The first bit of the ride was on nearly empty roads through forest and scrubby trees and occasional olive groves and vineyards.  Soon though, we turned onto a much busier road that had been scraped to be resurfaced but apparently never re-paved.  We weren’t loving the bumpy ride or the traffic but gratefully it didn’t last too long, and soon we were back to rolling hills on pretty quiet roads.  With a few days off the bike, the gentle terrain was sure welcome!

Before we hardly knew it, we were a few kilometers out of Rovinj and the campground hunt began.  We rolled past a few and even went into reception at one large campground but we just weren’t loving it so we headed right back out to a different spot just north of town with a nice overlook of the water and the old city.  Once we had a chance to read about it, our guidebook actually notes that the first campground we stopped at is a nudist camp although we rode clear through it and everyone we saw was fully clothed.  Weird!

Once we got camp set up we made an early dinner and showered before heading into the city for some groceries and sightseeing.  We spent quite a bit of time rolling around the quaint harbors and eventually walking up to the old church.

The city is full of artists shops and we spent forever looking through each of their galleries and admiring their work.  Finally, we stopped for groceries before heading to the dock to eat our pastries.


As we sat there eating and photographing the sunset, multiple people saw our bikes and our food panniers and stopped to chat about our trip.  We are always amazed at how much attention we generate when we go out in public with our bikes, even when we aren’t fully loaded!  Today we met a nice couple from Indianapolis and another from northern Germany, both here on vacation for a few weeks.
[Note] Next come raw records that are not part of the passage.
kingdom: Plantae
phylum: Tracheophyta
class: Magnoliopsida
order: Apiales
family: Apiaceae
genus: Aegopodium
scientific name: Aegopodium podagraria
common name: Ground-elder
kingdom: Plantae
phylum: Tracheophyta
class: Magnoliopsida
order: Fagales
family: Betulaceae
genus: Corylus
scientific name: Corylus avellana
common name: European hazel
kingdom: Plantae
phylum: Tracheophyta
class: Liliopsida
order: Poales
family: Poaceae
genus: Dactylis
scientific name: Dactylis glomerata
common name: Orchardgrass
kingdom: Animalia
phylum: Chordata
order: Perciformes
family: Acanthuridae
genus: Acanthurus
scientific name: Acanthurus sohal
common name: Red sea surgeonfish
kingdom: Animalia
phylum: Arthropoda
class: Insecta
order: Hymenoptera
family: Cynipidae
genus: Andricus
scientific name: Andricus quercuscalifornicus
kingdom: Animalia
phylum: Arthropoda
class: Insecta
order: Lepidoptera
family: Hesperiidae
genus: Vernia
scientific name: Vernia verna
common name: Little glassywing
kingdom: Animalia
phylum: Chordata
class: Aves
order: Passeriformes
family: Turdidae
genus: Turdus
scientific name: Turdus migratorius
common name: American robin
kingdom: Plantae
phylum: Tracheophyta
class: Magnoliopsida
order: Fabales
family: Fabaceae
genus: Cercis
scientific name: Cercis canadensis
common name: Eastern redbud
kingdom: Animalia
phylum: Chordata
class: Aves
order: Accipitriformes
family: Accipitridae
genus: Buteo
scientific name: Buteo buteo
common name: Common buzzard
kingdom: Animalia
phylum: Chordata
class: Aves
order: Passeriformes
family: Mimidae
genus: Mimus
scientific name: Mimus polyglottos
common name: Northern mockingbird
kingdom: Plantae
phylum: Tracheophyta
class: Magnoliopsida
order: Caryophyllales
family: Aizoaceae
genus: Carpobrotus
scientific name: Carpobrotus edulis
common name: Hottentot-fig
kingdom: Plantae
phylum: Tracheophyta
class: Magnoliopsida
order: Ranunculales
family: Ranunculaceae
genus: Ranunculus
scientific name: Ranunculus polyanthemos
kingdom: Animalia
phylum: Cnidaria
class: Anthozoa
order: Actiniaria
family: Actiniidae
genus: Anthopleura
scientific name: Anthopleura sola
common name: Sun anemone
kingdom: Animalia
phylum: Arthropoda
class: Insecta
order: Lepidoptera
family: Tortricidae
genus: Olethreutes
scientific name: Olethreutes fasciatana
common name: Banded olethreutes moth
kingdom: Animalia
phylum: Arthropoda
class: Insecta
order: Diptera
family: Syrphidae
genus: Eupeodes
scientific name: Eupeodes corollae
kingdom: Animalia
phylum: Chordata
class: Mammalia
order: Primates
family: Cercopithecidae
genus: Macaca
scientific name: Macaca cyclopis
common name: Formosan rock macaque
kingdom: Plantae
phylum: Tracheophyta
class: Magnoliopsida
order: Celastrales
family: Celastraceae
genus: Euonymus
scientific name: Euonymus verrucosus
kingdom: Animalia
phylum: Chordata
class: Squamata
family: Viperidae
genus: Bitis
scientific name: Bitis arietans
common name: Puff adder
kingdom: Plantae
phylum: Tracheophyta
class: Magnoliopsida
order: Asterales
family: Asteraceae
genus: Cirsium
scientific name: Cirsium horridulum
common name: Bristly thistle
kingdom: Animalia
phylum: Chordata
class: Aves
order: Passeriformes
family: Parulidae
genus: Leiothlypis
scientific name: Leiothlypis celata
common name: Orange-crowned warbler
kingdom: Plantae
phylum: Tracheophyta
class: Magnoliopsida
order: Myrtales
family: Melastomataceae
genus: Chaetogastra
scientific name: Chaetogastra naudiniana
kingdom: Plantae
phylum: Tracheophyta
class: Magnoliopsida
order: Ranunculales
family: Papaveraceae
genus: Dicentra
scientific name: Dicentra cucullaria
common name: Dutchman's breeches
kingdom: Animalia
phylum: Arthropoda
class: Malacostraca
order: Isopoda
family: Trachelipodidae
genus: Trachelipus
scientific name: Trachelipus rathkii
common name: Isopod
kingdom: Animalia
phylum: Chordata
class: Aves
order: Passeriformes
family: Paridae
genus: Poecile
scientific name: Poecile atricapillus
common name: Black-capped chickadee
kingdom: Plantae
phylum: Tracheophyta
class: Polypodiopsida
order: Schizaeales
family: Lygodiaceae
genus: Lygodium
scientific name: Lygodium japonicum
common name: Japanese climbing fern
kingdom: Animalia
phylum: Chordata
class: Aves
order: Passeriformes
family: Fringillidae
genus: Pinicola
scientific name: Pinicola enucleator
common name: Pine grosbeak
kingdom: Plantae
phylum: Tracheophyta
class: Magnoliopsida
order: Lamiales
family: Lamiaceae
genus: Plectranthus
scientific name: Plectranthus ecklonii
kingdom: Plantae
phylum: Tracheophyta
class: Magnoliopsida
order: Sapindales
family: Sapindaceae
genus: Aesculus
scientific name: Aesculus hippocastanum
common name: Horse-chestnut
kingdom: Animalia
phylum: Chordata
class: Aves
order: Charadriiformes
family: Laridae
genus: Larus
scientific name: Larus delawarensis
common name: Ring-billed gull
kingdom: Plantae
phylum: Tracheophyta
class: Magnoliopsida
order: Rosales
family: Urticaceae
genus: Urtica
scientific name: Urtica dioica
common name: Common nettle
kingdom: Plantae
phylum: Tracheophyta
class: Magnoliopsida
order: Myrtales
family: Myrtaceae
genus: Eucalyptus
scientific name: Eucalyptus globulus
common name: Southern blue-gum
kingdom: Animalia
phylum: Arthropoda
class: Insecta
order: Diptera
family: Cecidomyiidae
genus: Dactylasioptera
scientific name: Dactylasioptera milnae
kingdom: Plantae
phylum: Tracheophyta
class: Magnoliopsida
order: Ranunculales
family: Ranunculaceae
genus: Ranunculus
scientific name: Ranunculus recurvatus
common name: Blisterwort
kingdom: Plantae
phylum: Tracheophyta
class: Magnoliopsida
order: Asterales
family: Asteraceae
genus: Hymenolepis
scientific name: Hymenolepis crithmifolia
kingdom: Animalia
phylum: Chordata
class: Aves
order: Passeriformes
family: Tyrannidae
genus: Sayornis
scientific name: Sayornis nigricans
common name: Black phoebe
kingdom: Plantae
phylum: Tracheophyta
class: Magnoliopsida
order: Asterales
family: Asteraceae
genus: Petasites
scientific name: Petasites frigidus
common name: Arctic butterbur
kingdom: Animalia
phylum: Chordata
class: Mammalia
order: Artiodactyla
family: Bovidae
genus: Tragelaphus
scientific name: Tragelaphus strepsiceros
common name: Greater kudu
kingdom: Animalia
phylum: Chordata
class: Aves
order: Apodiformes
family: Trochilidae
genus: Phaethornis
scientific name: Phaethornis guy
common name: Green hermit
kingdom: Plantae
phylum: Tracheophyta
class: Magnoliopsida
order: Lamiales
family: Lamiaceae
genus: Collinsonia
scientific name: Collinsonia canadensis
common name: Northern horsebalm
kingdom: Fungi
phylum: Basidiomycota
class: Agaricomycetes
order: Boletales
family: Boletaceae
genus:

We watched the sun set most of the way before rolling back to camp to blog and photo process before bed!



2 Responses

  1. Amanda says:

    Bree, I am totally impressed by your bravery! Both of you are amazing. Rob says he’d like to do something like this, but I’m not so sure. I don’t think I’m as brave as you guys are!

    • Bree says:

      We see people out here from time to time even doing it with multiple children in tow. Man, they are way braver than me! The good news is that if Rob wasn’t so hard core, your tour wouldn’t have to be either!